Lyxor’s new ETF offers better balance of quality/yield
Lyxor Asset Management has launched an ETF based on its SG Quality Income Index, launched last June.
The Lyxor ETF SG Global Quality Income is launched on the NYSE Euronext exchange. This new fund, designed by Andrew Lapthorne and Dylan Gryce (pictured) of Société Générale Research, offers global exposure to the performance of equities from high quality companies that offer above average, and sustainable, dividend yields.
The Quality Income strategy aims to provide bond-like features (lower risk income) along with equity-like performance (capital appreciation). Lyxor says the fund could provide investors with “an ideal alternative to high yield or corporate bonds”.
As Lyxor explains, “equity returns have been extremely volatile over the past decade. This has pushed many investors who are looking to generate yield and/or limit drawdown risk towards the bond markets. Quality Income stocks represent the most stable companies in the world and can offer investors a less volatile way to benefit from a potentially attractive level of income and capital growth.”

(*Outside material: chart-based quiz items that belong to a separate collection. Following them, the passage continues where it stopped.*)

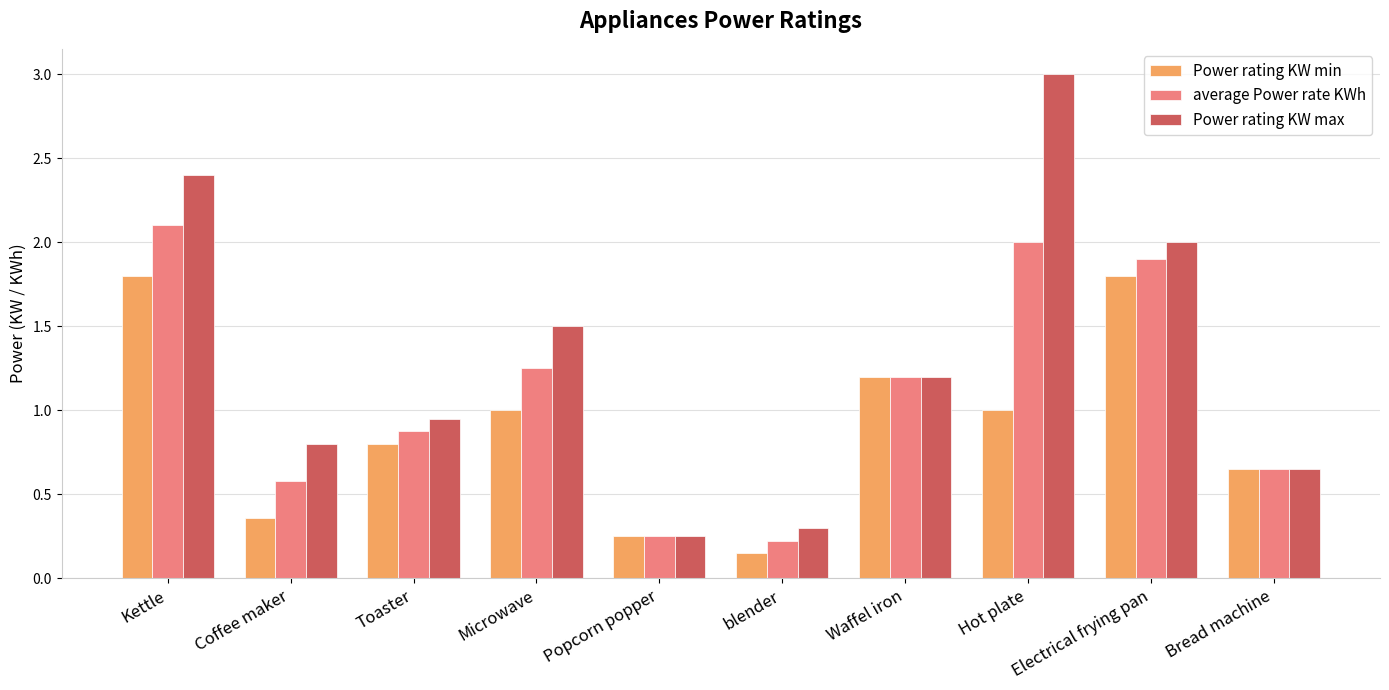

Which series changed the most between Microwave and Electrical frying pan?

Power rating KW min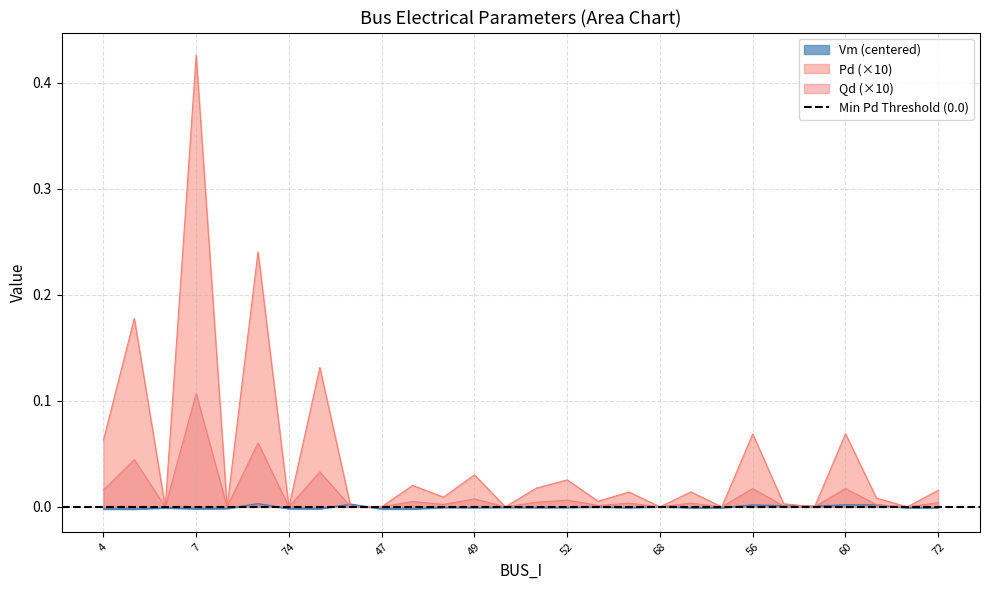

At which label does Pd (×10) reach its peak?

7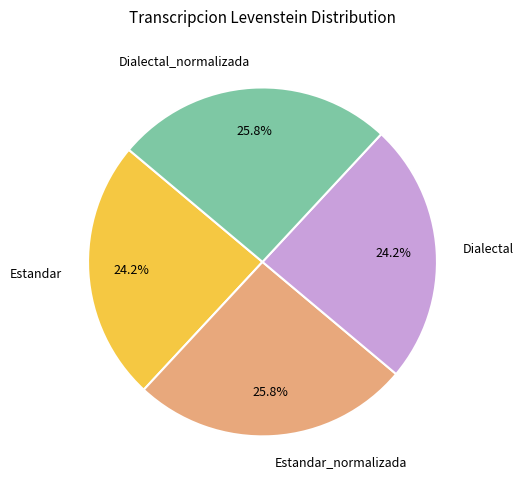

The Estandar slice represents 24% of the pie. True or false?

True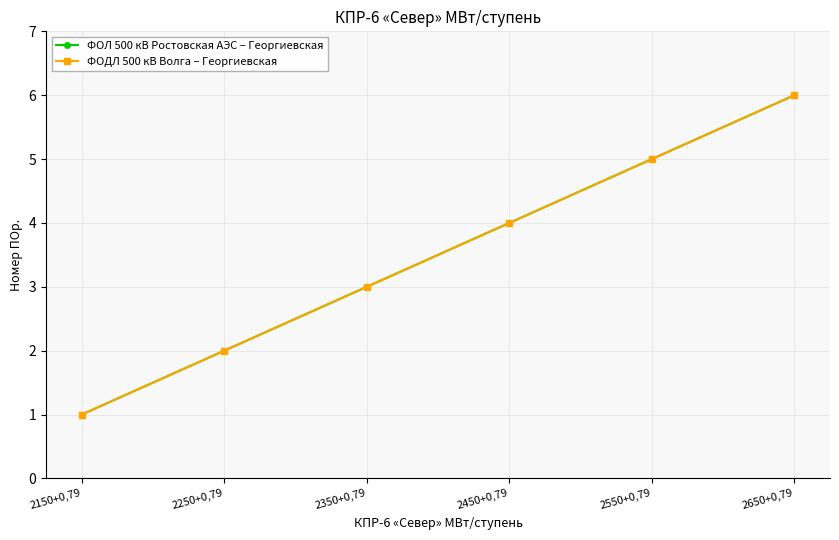

At which category is the sum across all series the highest?

2650+0,79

The Lyxor ETF SG Global Quality Income seeks to provide investors with high-quality exposure to global developed equity markets through the SGQI Index. This Index has been designed by Société Générale Research using a proprietary index methodology, which focuses on stocks that offer a high dividend yield. Stocks are selected from a universe of high-quality companies that are deemed to offer profitability, operating efficiency and balance sheet strength.
The Index philosophy is based on two simple ideas: first, a large portion of historical total returns from the equity markets come from dividend yield; and, second, high quality companies tend to outperform poorer quality companies.
This Index seeks to deliver a similar risk profile to many low volatility strategies with the added advantage of a higher dividend yield.